Keçiören è una provincia a nord di Ankara. Dista circa cinquecento chilometri a nord-ovest dalla faglia anatolica che ha scassato la Turchia fra il golfo di Alessandretta, Gaziantep, Kahramanmaraş facendo 42.000 vittime accertate.

 Se ne conteranno tante in più quando, fra oggi e domani, s’interromperanno i soccorsi, dopo quattordici giorni ininterrotti, poiché anche fra gli ultimi miracolati delle trecento ore d’immersione sotto il calcestruzzo la luce della vita si spegne. A Keçiören è nato quarant’anni fa Mehmet Özkan. Dopo aver compiuto studi superiori all’Aydınlık Evler Commerce Vocational High School e una successiva laurea in amministrazione aziendale all’Università di Anadolu, è diventato membro del settore giovanile locale dell’Ak Parti. La sua carriera nel partito di maggioranza durante i premierati di Erdoğan è volata, in sette anni Özkan è salito al ruolo di vicepresidente finanziario e amministrativo del distretto e dal 2016 è Direttore d’Affari in quella provincia. Ora il suo nome è citato su qualche testata turca per i crolli di un gruppo di edifici di Antakya. Cosa ci faceva Mehmet così a sud? Affari, che come in ogni latitudine mondiale, quando sono coperti da ruoli politici risultano più facili. Il nucleo abitativo, denominato Golden city, è imploso su di sé, ma accanto alla furia del sisma annovera, a detta dei primi sopralluoghi ingegneristici, il taglio di colonne e la manipolazione delle schermature di ferro per far posto a una palestra e un poligono di tiro (Özkan Sports Center e Özkan Atis), gestiti dallo stesso membro dell’Akp. La relazione degli esperti che hanno compiuto i sopralluoghi evidenzia l’assenza di numerose colonne nei seminterrati e testimonianze raccolte fra alcuni sopravvissuti che abitavano nei piani superiori del complesso hanno confermato come la società appaltatrice dei lavori di adattamento avesse creato ampie aperture nel seminterrato per gli scopi affaristici di destinazione.

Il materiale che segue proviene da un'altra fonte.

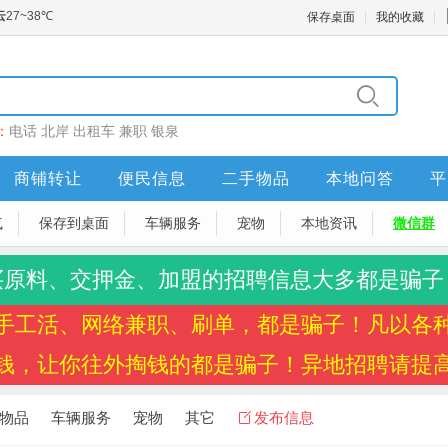
保存桌面
我的收藏
：
电话
北岸
出租车
兼职
银泉
商铺转让
便民信息
二手物品
本地问答
平
气
保存到桌面
车辆服务
宠物
本地资讯
微信群
买原料、交押金、加盟的招聘信息大多都是骗子
手工活、网络兼职、刷单，都是骗子！凡以各
钱，让你往外掏钱的都是骗子！异地招聘请提
物品
车辆服务
宠物
其它
发布信息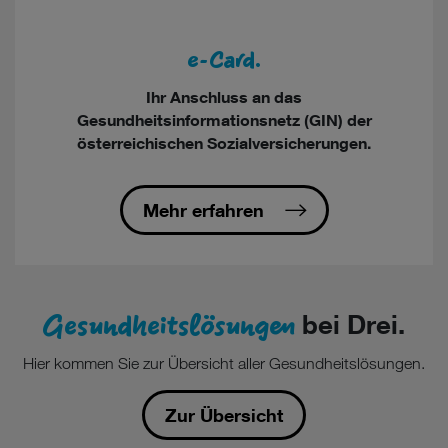
e-Card.
Ihr Anschluss an das
Gesundheitsinformationsnetz (GIN) der
österreichischen Sozialversicherungen.
Mehr erfahren
Gesundheitslösungen
bei Drei.
Hier kommen Sie zur Übersicht aller Gesundheitslösungen.
Zur Übersicht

Altre “creature” simili sono sparse nella città poiché la Özkan Brothers Construction era coinvolta in ulteriori opere di edificazione. Il tema dei crolli catastrofici prossimi a strutture danneggiate eppure rimaste in piedi, è affrontato dalla magistratura che ha operato numerosi fermi tramutati in arresto per 130 responsabili di aziende appaltatrici indagate per disastro colposo. La questione coinvolge direttamente la politica nazionale e locale, poiché amministratori e funzionari risultano coinvolti nei mancati controlli e in molti casi in agevolazioni e condoni che evadevano le misure antisismiche. Tutto ciò si è verificato pure per costruzioni recenti che avrebbero dovuto rispondere a ferrei criteri introdotti dalle ultime normative. Su questo le polemiche galoppano, non solo fra la popolazione direttamente colpita e ridotta a una precarietà che può durare a lungo: i senza tetto s’aggirano sul milione di persone, alle quali c’è da aggiungere condòmini e inquilini di palazzi parzialmente lesionati che hanno bisogno di verifiche e riparazioni. La promessa del presidente Erdoğan per una ricostruzione entro un anno di quasi settantamila edifici rappresenta un obiettivo azzardato su cui gli oppositori già fanno leva. Altri due argomenti al centro di serrati dibattiti sono: la giurisdizione degli aiuti che l’alleanza Akp - Mhp affida unicamente all’agenzia statale Afad. L’orientamento accaparratorio del governo - che di recente ha posto il teologo İsmail Palakoğlu a dirigere la struttura, una figura esperta di affari religiosi non certo in emergenze catastrofiche - e l’ostracismo rivolto a ong interne (l’Ahbap della popstar Levent) per impedirne il soccorso ai terremotati, stanno rinfocolando la polarizzazione già presente fra maggioranza e opposizione. La scadenza elettorale di metà maggio è l’ulteriore diatriba in corso. I vertici istituzionali non si sono pronunciati, però si paventa un posticipo tattico da parte di Erdoğan per limitare il calo di consensi e orientare il voto con le promesse della ricostruzione. Il segretario del gruppo repubblicano ha lanciato l’allarme parlando di golpe in caso di rinvio. E ora che i salvataggi stanno esaurendo il loro corso, la tensione sale.